Na trilha de Macunaíma: a cultura para e com o povo

“(…) água mole

pedra dura

tanto bate que não restará nem pensamento (…)”

Gilberto Gil


Feche os olhos e imagine cenas que remetam à ideia de cultura. O que você vê? O que você pensa?

Alguns anos atrás, na quebrada do Jardim Santo André, nem sonhávamos com a potência da cultura devido ao formato elitista imposto nesse campo. Era comum ouvir que cultura é coisa de gente rica e aos pobres caberia somente seguir a ‘normatização’ criada e reproduzida pela lógica do mercado.

A cultura tinha um lugar, geralmente centralizado, pensada como a garantia de acesso a shows, teatro, música erudita, além da apreciação de quadros de artistas renomados e inacessíveis, sendo esses últimos, sempre confundidos como os únicos agentes culturais. Obviamente que arte é cultura, mas não só.

É um equívoco restringir o campo da cultura somente às manifestações artísticas. Pensar assim é empobrecer a cultura. Felizmente, temos figuras icônicas no Brasil que nos ajudam a sair da ignorância. Gilberto Gil é uma delas.

Enquanto Ministro da Cultura, a frase que acompanhou sua gestão foi: “A criatividade do povo brasileiro é nosso maior patrimônio”. Gil defendia que, em tempos de globalização, em que tudo caminha para a uniformização, é preciso atentar-se, dar espaço para o diverso, para aquilo que não se uniformiza. Afinal, a imaginação do ser humano é permanente e está em constante movimento.


Gilberto Gil por Marcos Barreto

        
Em 2009, no Jardim Santo André, tivemos a oportunidade de acessar o programa Cultura Viva, do Governo Federal. Escrevemos um projeto e participamos de um edital que daria início a uma viagem sem volta no campo da cultura. Essa trilha, sendo uma da mais importantes das nossas vidas, permitiu a conquista de uma visão mais abrangente de que a cultura é tudo aquilo que o povo produz. Por isso, é correto dizer que foi um projeto formativo.

Enquanto dele participávamos, nossa visão sobre diversos aspectos da vida social, também foi transformada.

Passando o tempo, tivemos a oportunidade de estudar, ler, conhecer e desenvolver práticas que nos levaram a ampliar nosso entendimento sobre o que é cultura e qual deveria ser o papel do Estado nesse campo.

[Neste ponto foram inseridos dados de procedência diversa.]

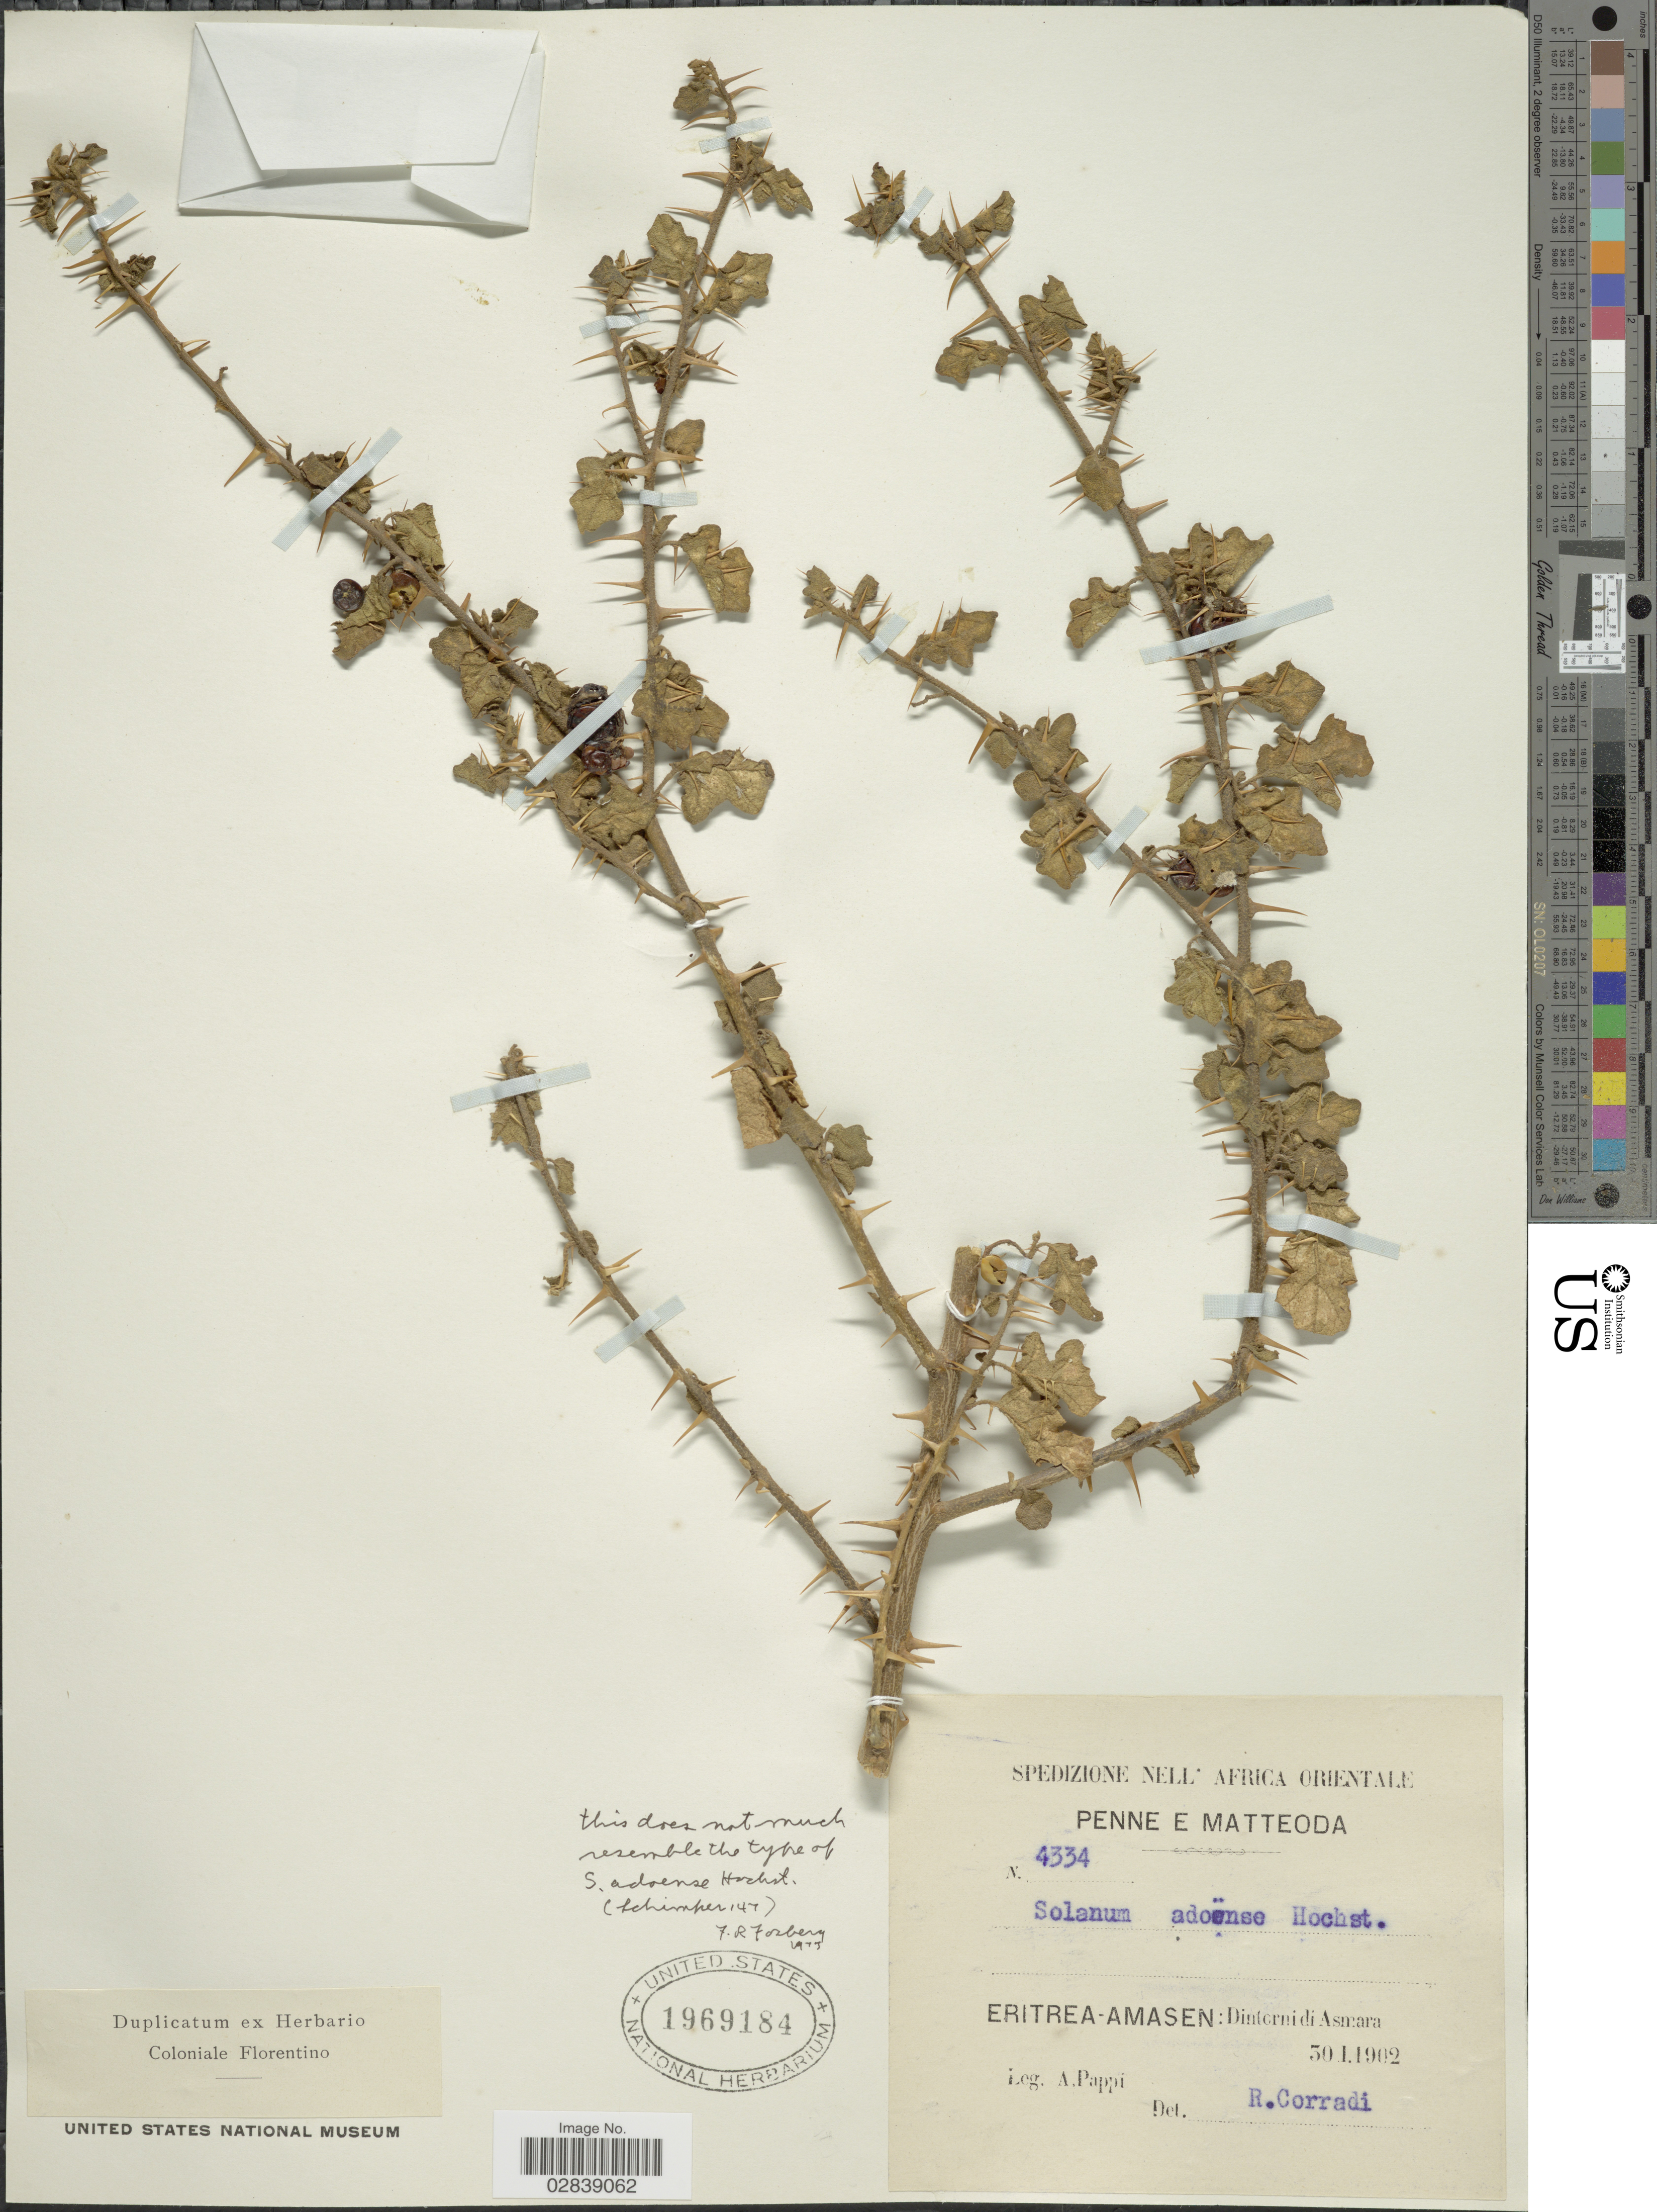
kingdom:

Passaram-se mais de dez anos desde a primeira participação. De lá para cá, a relação no meio social também mudou, já que passamos a compreender melhor a importância da atuação efetiva nos Conselhos da cidade.

Começamos a fazer parte do Conselho de Cultura, e, inúmeros debates foram travados em defesa de um conceito mais abrangente que inclua toda a cidade e todas as pessoas, não somente a elite e/ou o centro.

A busca pela genuína representatividade dentro do poder institucional por meio dos Conselhos tornou-se mais do que uma forma de ocupação, é algo de extrema importância, uma necessidade.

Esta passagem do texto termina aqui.